Businesses Should be Innocent Until Proven Guilty

By Anthony Gregory

Including Toyota. Of course, customers are king and should be free to boycott any business for any reason—and the freer the market the more this is possible. But Toyota claims, somewhat credibly, that the accusations about its cars’ “runaway acceleration” are belied by the failure to repeat the incident.

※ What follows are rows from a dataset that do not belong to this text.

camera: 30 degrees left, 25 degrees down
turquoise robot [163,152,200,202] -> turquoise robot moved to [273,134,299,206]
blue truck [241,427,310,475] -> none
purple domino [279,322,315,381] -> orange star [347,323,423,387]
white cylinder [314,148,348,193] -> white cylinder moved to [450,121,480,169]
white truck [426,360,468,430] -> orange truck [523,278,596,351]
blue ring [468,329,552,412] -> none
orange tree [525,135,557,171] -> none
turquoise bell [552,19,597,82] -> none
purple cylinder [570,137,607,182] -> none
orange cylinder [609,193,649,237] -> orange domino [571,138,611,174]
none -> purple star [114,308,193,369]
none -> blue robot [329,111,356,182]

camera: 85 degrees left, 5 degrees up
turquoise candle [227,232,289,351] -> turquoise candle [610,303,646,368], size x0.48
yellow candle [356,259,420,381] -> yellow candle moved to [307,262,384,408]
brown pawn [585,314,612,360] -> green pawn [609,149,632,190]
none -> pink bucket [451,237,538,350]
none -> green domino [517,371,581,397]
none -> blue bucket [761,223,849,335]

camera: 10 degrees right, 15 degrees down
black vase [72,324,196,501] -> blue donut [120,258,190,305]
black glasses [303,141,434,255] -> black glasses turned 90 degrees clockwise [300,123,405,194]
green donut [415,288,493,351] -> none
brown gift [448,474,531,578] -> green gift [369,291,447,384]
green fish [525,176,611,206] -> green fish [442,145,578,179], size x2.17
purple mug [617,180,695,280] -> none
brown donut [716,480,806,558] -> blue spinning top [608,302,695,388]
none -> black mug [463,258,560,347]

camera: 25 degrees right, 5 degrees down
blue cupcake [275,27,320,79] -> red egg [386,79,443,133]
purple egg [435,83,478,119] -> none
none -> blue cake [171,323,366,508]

I still reserve judgment on this, and I believe that is the best bet. At least when it comes to piling on the demonization of a company and the bolstering of the U.S. regulatory state—a government in bed with Toyota’s American competitors—to combat this percieved problem. In any event, the market has been shown to be the best means of regulating this problem in the real sense. Every time a percieved, however isolated, problem with a company makes the news, calls for bigger government predictably follow. This is the same government whose FDA has deprived millions of Americans of effective pharmaceuticals while rubberstamping the drugs whose manufacturers are politically connected, whose warfare state kills civilians abroad and whose law enforcement jails peaceful Americans at home, whose Social Security Administration and IRS forces workers into a corrupt scheme that makes Ponzi look humanitarian.

It is prudent to err on the side of caution, of course, but also to reserve judgment when the big media all line up to villianize a business—especially a business competing with the favored firms of the protectionist corporate state.